February 16, 2007

1001 Movies

So, I'm about half way through 1955's Guys and Dolls. I was 20 minutes into it and really couldn't be bothered watching the rest, but it's in the 1001 Movies You must See Before You Die (this is in there, but two other 1955 masterpieces, East of Eden and The Man with the Golden Arm are not? Weird) so I figured I should watch it just so I could cross it off my list.

And then I was thinking: If they released a new edition of that book right now, what films from 2006 would be on there? There's an average of about 14 titles per year, so here are 14 films from 2006 that I think they would put in. Some of them I like, some of them I don't. Some I haven't even seen, but they just feel like movies that would be in that book.

Babel (Inarritu) - These seemingly important multi-narative films are well-liked by the editors.

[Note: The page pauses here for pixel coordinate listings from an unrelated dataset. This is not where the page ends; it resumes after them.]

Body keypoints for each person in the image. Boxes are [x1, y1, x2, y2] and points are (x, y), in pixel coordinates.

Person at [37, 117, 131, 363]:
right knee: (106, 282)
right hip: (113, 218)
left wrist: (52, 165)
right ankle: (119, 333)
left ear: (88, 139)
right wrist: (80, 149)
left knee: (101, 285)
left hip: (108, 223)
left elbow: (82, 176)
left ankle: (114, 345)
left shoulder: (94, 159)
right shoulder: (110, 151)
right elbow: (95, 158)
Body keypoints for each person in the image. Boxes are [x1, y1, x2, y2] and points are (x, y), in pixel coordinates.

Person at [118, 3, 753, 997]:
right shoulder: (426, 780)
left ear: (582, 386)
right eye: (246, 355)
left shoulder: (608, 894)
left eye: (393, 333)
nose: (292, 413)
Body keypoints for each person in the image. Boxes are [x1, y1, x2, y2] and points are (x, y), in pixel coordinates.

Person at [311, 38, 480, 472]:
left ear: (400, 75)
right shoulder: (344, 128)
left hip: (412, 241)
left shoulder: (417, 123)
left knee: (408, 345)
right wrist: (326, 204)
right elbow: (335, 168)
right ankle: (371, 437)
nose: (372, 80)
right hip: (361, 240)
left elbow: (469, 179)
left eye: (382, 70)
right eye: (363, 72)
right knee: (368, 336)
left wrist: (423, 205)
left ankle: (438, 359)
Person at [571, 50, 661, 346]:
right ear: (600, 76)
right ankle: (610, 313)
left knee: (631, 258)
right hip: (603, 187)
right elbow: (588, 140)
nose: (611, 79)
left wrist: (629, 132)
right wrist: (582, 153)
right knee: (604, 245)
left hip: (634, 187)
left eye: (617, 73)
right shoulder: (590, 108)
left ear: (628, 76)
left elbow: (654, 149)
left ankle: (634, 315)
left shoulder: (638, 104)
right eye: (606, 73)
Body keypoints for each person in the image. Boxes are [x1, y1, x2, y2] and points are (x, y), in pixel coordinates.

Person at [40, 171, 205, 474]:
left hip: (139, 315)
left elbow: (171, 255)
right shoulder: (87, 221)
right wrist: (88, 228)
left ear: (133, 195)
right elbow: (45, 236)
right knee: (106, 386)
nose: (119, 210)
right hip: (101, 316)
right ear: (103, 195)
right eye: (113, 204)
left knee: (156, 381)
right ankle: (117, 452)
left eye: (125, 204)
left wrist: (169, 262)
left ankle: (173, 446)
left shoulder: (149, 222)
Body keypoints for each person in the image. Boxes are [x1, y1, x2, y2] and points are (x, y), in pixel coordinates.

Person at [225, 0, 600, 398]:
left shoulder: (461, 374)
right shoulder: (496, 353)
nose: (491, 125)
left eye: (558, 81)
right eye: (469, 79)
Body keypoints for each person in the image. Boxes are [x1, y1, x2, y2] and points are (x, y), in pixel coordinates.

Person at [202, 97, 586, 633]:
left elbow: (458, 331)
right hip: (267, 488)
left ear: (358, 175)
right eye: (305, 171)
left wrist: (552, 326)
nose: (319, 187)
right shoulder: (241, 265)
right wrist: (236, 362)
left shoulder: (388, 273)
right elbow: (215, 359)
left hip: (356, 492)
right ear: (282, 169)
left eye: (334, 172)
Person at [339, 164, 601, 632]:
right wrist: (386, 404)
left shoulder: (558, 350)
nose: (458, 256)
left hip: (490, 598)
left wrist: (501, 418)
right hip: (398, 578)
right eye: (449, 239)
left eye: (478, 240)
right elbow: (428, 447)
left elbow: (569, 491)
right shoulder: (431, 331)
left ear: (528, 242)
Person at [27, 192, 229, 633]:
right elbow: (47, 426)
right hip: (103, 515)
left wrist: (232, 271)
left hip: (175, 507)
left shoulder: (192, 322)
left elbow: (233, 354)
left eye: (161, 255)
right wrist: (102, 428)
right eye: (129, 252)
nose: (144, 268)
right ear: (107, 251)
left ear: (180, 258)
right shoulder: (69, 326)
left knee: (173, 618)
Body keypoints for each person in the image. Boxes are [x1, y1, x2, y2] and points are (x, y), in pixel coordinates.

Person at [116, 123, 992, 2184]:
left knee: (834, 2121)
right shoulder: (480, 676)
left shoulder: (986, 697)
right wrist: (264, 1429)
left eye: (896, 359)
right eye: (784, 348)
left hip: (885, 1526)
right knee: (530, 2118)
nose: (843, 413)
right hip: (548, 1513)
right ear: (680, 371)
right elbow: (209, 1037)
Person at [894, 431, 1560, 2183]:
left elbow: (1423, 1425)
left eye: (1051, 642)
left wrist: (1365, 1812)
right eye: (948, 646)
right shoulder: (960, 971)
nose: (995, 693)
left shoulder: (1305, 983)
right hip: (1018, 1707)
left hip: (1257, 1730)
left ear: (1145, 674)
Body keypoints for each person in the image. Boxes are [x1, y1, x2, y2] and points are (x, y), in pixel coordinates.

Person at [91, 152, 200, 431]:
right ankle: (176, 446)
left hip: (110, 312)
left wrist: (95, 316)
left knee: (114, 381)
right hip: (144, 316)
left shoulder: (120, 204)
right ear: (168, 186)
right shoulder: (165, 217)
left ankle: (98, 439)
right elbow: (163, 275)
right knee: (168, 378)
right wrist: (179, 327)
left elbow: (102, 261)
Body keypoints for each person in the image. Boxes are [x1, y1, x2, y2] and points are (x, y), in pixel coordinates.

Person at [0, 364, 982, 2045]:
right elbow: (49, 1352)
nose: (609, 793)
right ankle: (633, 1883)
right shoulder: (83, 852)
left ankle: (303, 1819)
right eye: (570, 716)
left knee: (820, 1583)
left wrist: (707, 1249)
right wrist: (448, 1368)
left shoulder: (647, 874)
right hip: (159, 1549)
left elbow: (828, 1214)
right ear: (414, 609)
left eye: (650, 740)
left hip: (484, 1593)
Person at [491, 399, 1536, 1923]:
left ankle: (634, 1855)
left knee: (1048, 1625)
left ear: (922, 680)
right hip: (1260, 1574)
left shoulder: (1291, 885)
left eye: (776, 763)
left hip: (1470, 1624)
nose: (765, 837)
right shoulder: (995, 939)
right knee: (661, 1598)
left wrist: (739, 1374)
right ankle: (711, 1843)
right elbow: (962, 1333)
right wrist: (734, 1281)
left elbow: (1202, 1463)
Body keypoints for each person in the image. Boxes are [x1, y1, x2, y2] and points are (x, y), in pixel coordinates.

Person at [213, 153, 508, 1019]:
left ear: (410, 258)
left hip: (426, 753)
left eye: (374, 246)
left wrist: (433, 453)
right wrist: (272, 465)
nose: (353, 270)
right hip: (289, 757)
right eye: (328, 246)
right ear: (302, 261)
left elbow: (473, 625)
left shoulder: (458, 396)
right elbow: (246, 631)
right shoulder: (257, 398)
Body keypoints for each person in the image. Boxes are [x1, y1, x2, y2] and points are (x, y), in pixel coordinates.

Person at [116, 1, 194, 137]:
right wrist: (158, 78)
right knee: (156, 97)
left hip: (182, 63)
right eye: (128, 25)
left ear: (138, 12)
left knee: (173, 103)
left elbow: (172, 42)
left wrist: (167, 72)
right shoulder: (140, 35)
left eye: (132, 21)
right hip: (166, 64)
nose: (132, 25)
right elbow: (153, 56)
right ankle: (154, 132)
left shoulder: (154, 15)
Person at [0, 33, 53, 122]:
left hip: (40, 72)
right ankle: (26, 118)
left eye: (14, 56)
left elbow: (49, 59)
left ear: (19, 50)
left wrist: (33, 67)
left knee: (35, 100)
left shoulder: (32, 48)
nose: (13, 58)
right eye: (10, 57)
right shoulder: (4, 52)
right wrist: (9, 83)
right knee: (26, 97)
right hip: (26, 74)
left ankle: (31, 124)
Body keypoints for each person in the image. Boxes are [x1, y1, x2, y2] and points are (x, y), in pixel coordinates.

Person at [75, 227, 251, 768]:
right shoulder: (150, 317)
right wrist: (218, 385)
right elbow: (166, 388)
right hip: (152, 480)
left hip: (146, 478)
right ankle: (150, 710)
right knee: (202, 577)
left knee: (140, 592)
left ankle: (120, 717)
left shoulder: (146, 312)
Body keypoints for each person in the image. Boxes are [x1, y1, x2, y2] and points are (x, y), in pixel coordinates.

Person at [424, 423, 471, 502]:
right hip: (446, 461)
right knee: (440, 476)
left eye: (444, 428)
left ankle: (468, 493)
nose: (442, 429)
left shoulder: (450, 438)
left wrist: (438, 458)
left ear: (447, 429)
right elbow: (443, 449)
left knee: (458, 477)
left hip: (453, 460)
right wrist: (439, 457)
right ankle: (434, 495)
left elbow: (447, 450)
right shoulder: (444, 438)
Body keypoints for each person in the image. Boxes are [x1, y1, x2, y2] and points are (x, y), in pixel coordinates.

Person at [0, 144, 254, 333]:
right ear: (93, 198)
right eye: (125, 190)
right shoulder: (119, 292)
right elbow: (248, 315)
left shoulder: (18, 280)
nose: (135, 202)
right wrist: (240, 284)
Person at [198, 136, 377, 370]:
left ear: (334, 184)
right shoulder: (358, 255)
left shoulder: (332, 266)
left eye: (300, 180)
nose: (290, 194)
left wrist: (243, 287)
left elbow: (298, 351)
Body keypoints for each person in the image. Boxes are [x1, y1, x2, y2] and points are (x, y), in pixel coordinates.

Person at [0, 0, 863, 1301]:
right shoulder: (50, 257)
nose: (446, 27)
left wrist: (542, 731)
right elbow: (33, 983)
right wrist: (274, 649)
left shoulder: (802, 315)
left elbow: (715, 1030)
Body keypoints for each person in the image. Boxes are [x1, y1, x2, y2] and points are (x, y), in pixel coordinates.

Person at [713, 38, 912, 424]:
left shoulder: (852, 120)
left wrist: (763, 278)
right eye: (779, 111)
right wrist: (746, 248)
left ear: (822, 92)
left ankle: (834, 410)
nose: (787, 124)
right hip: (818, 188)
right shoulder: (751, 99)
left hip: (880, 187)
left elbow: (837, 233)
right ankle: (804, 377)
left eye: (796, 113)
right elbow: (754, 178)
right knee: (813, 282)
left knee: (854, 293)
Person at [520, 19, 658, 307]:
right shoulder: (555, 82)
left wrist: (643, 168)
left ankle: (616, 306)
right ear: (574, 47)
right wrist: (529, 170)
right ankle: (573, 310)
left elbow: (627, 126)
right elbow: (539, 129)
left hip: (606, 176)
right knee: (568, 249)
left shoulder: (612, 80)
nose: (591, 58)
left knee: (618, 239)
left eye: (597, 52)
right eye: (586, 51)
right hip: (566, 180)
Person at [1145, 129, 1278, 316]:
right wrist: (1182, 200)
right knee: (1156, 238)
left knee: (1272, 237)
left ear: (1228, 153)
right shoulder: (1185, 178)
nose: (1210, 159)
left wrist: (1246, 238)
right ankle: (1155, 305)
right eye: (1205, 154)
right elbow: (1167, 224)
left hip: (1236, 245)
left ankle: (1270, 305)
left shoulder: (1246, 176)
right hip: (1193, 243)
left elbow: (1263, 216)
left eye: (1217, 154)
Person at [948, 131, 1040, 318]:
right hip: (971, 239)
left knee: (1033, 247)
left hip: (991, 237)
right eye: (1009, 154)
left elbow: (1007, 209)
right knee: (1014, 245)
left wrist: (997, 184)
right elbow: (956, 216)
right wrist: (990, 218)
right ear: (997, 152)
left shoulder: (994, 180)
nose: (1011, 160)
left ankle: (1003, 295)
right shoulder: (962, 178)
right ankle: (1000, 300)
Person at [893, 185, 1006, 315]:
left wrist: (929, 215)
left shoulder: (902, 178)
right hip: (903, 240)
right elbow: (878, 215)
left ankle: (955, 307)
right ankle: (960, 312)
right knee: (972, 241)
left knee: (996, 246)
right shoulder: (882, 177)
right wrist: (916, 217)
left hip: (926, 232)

Borat: Cultural Learnings of America for Make Benefit Glorious Nation of Kazakhstan (Charles) - The definition of pop culturally relevant. Plus, one of the funniest movies ever made.

Casino Royale (Campbell) - Considering stuff like Goldfinger is in there, I have no doubt this would make it, considering it's one of the most acclaimed Bond movies ever.

Children of Men (Cuaron) - Obvious. Technical marvel, thinking-man's science fiction. They love that stuff.

The Departed (Scorsese) - Pretty much anything by Scorsese get's attention. That it's popular and acclaimed means it would be in.

The Descent (Marshall) - They like effective, classy horror. This is in.

The Fountain (Aronofsky) - See Children of Men.

An Inconvenient Truth (Guggenheim) - Cause it broke barriers and was socially and critically relevant.

INLAND EMPIRE (Lynch) - Just cause.

The Last King of Scotland (Macdonald) - Cause this seems more up their alley than The Queen.

Letters from Iwo Jima (Eastwood) - It's, as they would say, "a lock"

The Lives of Others (Donnershmarck) - They need some foreign language in there and this seems as good as any.

Pan's Labyrinth (Del Toro) - One of a few definites. This one's a no-brainer to appear.

The Proposition (Hillcoat) - This is a film that lots of film buffs relished in, and it's got hardcore arthouse cred. This would go down as a 2005 release though.

Tristram Shandy: A Cock and Bull Story (Winterbottom) - British comedy is popular.

United 93 (Greengrass) - The critics film, and a landmark of sorts.

Alternates: Brick (Johnson - culty, up their alley), Volver (Might be seen as "lesser Almodovar" like it was at the oscars), Sweet Land (Selim - I'd have actually put this on the list if it picked up any steam with American audiences), A Prairie Home Companion (Altman - eulogy), Happy Feet (Miller - seems logical), The Dead Girl and Half Nelson (Moncrieff, Fleck - The smallish ensemble movies that they would probably like), Little Children (just because), Deliver Us From Evil (Berg - For those who didn't like An Inconvenient Truth, this is apparently the doco to get angry about), Dreamgirls (Condon - It'll be an important moment in relation to race in movies), The Devil Wears Prada (Frankel - sometimes they honour popcorn movies than transcend), Shortbus (Mitchell - arty stuff, up their alley).

I'd also like to imagine they'd see fit to honour Look Both Ways.

I would also put Ten Canoes in, but I'm not sure if they include movies that didn't get an American distribution.